Gosiewski: nie wiem, czy w Warszawie będą wybory
Czy jeżeli ktoś nie jest w stanie złożyć oświadczeń majątkowych i dwóch innych oświadczeń, informacji o zatrudnieniu w działalności małżonka, to jak może rozstrzygać przetarg wart wiele milionów złotych? - pytał Przemysław Gosiewski w Salonie Politycznym Trójki.
Michał Karnowski: Niektórzy politycy opozycji mówią o amnestii, inni mówią o jakichś bardziej skomplikowanych prawniczych terminach. Ale wniosek jest ten sam. Trzeba zrobić coś specjalnego, jakąś właśnie "specustawę", która by umożliwiła zachowanie tym samorządowcom, którzy spóźnili się z oświadczeniami majątkowymi, dotyczącymi działalności gospodarczej swoich małżonków, posady. Czy coś takiego w ogóle jest możliwe?
Przemysław Gosiewski: Jestem temu głęboko przeciwny. W Polsce nie może być takiej sytuacji, że ktoś nie przestrzega prawa. I potem okaże się, że jak to prawo naruszy, choćby nawet był prezydentem Warszawy, to wówczas opozycja mówi, to teraz napiszmy ustawę i uratujmy taką czy inną osobę. Boleję nad tym, że to aż tylu samorządowców, bo to rzeczywiście spora grupa.
Czy jakieś liczby są w miarę pewne?
- Jeszcze do końca nie jest to znane, ale niewykluczone, że to może być ponad 100 przypadków w kraju. Jest naprawa, bo ja stawiam taką tezę, czy jeżeli ktoś nie jest w stanie złożyć oświadczeń majątkowych i dwóch innych oświadczeń, informacji o zatrudnieniu w działalności małżonka, to jak może rozstrzygać przetarg wart wiele milionów złotych?
Pana żona jest samorządowcem. Złożyła to oświadczenie?
- Tak. Złożyła.
Może to jest tak, że Państwo trochę siebie uprzedziliście, że ta wrzutka w całkiem nowej ustawie miała jakąś złą intencję? Tak sugerują politycy opozycji. Mówią pułapka. Hanna Gronkiewicz-Waltz mówi o pułapce.

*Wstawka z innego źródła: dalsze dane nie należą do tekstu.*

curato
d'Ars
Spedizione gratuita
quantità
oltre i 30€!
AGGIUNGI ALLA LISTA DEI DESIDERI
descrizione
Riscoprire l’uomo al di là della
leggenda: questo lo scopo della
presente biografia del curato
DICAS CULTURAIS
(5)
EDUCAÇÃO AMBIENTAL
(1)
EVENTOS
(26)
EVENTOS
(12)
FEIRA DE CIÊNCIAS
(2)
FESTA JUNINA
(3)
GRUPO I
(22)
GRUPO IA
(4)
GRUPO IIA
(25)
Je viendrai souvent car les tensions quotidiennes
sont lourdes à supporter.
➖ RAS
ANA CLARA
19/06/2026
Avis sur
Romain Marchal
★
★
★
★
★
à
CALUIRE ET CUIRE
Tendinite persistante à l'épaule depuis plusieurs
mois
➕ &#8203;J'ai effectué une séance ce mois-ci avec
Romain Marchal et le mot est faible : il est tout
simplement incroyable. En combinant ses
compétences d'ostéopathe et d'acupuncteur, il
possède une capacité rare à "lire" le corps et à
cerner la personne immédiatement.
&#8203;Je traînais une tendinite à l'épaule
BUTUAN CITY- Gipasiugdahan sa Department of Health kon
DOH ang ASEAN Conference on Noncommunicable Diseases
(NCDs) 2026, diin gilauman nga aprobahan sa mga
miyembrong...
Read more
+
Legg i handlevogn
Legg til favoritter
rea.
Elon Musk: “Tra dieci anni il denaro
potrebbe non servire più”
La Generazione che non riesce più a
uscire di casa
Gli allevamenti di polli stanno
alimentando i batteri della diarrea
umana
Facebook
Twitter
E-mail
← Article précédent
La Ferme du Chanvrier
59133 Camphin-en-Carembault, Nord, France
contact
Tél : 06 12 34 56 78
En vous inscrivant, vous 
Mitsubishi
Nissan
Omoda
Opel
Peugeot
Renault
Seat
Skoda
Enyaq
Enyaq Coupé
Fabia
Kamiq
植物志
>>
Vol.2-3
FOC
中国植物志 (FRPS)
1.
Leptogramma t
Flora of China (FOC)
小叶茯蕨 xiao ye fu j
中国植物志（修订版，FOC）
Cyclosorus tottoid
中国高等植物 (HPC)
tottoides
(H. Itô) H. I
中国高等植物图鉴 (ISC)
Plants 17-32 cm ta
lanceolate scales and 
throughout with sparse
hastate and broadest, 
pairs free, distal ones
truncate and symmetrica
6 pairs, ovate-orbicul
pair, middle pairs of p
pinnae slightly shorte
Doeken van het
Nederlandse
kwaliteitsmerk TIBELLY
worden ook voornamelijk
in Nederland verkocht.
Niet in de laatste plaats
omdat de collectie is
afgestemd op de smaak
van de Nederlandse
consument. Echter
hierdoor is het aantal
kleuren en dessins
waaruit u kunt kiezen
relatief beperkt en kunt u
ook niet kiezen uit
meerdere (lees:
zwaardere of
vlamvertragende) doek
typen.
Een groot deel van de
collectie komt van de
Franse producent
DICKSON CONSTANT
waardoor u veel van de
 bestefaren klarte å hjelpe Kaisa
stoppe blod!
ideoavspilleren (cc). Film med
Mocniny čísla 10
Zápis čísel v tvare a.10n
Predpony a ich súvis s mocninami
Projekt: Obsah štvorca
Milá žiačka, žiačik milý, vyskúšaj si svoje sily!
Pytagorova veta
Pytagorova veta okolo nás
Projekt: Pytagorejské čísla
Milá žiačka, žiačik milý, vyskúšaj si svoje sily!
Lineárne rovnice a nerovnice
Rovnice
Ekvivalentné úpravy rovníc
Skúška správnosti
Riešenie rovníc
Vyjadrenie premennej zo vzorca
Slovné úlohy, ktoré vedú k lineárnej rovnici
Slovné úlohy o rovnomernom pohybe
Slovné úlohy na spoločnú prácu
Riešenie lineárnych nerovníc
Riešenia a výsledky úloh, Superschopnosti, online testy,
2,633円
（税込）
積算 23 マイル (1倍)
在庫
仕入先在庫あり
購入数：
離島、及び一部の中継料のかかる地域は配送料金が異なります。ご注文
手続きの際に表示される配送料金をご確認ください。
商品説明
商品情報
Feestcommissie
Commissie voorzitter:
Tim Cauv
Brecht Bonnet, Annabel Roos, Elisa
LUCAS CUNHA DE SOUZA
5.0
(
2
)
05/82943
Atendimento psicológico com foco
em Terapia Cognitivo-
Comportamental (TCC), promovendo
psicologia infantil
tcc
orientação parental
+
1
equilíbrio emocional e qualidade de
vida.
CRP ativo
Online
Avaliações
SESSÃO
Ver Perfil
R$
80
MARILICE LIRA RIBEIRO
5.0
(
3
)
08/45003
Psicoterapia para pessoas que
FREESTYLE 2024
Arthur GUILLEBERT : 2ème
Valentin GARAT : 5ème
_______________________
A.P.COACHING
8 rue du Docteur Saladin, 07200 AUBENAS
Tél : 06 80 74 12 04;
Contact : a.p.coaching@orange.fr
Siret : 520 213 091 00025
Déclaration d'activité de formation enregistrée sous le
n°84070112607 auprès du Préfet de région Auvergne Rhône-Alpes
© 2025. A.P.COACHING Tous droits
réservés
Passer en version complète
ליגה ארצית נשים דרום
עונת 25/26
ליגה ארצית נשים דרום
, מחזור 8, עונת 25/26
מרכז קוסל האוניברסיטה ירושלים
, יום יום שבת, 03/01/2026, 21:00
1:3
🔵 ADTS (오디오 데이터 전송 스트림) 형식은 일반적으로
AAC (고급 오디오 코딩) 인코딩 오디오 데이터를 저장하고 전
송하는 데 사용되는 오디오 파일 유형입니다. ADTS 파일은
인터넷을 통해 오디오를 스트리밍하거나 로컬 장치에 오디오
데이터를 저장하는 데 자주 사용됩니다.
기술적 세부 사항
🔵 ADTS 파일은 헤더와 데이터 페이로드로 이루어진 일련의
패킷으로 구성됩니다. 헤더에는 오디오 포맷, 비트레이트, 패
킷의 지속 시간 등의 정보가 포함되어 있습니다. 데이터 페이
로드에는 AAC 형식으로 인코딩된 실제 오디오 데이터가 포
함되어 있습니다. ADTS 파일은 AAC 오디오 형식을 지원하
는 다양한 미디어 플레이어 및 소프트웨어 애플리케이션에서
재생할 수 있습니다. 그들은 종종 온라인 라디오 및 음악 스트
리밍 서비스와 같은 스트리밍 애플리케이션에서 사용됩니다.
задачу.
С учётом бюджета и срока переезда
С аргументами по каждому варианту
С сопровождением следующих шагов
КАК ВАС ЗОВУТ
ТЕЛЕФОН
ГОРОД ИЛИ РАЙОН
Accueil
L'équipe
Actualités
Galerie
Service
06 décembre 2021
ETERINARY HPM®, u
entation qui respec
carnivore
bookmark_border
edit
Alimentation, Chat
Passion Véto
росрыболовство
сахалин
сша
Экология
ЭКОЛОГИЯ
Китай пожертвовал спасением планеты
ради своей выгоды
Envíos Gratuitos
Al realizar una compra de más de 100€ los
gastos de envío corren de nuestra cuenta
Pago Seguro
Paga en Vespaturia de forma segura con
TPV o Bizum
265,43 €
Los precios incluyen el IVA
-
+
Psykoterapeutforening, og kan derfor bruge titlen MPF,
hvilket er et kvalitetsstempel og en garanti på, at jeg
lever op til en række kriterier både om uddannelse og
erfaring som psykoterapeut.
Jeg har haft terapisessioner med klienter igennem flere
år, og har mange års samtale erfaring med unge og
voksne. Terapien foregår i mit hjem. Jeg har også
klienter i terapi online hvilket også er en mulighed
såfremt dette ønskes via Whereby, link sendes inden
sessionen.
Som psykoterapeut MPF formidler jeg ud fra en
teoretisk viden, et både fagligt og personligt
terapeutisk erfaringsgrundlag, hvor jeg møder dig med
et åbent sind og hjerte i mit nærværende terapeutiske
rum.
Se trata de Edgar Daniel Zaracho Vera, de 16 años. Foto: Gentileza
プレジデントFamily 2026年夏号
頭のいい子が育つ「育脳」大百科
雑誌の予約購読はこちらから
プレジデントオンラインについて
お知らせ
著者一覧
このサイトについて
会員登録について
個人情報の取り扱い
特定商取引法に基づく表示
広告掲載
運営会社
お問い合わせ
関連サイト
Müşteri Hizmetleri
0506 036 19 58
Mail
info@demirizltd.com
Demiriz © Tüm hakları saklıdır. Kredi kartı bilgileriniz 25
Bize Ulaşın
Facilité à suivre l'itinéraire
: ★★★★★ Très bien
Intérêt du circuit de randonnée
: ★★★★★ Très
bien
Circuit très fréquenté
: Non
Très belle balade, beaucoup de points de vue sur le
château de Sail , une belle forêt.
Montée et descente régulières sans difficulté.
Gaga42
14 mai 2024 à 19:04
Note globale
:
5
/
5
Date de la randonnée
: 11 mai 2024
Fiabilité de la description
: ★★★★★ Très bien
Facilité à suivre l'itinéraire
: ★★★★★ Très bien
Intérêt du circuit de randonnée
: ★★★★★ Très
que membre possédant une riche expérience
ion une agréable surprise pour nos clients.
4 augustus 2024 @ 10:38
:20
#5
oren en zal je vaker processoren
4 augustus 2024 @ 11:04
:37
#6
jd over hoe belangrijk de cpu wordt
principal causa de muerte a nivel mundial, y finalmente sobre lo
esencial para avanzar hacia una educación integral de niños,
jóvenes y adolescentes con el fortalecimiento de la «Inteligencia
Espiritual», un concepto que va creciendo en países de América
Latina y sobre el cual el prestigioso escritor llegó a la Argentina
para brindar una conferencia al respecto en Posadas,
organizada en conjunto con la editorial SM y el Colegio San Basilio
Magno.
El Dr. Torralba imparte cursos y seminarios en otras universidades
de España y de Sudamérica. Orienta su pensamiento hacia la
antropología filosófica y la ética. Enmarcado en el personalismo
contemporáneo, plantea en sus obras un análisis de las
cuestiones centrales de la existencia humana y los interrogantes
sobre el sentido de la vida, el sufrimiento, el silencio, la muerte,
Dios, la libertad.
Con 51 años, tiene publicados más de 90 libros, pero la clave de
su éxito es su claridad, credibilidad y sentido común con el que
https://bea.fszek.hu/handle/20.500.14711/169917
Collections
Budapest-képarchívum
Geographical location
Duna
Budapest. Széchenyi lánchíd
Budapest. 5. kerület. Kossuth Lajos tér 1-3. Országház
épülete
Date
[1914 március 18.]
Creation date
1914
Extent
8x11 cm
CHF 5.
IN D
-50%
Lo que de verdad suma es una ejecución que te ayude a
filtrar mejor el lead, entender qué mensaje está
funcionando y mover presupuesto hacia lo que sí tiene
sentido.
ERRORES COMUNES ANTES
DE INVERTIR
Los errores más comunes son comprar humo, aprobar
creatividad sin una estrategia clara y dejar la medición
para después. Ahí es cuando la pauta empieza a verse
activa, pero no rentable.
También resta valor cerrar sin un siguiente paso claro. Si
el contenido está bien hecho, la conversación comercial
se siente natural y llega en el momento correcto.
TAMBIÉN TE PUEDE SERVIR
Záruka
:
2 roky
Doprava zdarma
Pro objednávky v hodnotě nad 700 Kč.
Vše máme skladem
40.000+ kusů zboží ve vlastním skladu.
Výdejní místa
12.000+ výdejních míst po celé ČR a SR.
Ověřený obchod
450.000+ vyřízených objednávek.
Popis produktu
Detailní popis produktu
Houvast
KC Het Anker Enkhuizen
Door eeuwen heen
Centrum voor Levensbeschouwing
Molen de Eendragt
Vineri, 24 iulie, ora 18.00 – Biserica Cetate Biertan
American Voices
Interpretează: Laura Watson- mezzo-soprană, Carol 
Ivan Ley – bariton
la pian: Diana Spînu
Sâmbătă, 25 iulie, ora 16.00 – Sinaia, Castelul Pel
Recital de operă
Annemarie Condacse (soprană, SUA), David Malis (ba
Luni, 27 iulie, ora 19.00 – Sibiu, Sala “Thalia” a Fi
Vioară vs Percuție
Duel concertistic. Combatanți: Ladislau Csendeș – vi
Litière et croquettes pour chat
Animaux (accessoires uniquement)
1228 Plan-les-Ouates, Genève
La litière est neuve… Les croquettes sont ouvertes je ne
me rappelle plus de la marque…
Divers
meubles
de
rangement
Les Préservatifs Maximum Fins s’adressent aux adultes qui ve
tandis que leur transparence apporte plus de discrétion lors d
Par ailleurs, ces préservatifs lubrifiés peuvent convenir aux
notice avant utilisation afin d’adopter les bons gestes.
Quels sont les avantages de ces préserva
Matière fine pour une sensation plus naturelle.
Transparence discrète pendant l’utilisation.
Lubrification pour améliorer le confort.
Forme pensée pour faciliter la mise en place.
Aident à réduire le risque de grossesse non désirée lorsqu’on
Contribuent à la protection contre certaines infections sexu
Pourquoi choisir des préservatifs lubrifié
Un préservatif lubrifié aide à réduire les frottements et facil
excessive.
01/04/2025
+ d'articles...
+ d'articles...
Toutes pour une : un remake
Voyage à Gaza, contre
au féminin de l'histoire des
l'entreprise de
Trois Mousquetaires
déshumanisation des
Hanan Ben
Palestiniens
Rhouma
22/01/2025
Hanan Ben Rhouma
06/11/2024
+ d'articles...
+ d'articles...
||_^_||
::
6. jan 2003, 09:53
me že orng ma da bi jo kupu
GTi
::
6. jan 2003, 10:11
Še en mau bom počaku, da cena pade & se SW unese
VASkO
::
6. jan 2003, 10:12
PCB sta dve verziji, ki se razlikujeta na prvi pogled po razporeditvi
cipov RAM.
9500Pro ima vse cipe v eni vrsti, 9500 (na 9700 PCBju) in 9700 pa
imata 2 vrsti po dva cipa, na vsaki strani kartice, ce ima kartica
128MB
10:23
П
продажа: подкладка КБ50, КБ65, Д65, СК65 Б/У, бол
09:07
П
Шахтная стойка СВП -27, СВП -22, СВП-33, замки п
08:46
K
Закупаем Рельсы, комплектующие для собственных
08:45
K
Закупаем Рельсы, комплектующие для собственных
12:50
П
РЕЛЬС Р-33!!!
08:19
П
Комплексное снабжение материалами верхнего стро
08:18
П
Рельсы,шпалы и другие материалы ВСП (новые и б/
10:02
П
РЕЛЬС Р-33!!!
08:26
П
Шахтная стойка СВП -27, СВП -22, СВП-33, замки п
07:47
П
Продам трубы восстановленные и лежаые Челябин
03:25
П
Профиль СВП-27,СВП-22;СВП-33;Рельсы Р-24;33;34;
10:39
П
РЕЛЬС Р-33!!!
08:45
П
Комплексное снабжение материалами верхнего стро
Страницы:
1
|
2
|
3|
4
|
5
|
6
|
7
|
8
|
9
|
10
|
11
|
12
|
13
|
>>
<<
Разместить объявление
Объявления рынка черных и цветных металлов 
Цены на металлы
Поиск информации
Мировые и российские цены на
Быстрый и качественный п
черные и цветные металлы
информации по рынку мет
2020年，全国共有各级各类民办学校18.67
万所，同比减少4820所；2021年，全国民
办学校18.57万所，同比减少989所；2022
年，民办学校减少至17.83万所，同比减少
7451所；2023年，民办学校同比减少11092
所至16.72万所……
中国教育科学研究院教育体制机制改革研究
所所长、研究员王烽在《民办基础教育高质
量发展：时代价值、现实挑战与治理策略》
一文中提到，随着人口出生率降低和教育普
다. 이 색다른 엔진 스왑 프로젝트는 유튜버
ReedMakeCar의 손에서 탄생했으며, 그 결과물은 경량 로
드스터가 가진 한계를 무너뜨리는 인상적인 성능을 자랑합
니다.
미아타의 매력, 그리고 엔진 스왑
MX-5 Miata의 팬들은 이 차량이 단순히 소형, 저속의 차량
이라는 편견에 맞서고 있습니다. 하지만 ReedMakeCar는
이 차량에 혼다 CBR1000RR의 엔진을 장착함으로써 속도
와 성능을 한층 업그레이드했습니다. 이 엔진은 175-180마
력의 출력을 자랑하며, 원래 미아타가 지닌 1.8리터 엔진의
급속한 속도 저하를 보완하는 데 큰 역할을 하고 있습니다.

- Pułapce, która została uchwalona w 2004 roku, bo wówczas nowelizowano ordynację. Były dwa lata, żeby móc przeczytać. Wiadomo, że pewne przepisy wchodzą w życie z rozpoczęciem tej kadencji i to pokazuje pewną niekompetencję. Uważam, że każdy samorządowiec powinien mieć taki dzienniczek samorządowca.
Ta ustawa, to jest jednak nowelizacja ustawy o ordynacji samorządowej. I ten akurat przepis wszedł w życie tuż przed wyborami.
- Ma Pan rację. Ale ta nowelizacja została uchwalona razem z ordynacją do PE. I została ona uchwalona chyba 7 kwietnia 2004 roku. Wówczas też zmieniono przepisy karne, jeżeli chodzi o utratę mandatu. Ta sprawa była wówczas przedmiotem prac i rzeczywiście przyjęto, że nowe rozwiązania samorządowe wchodzą od początku kadencji. Tylko, że tą sprawą parlament zajmował się chyba 2 lata temu.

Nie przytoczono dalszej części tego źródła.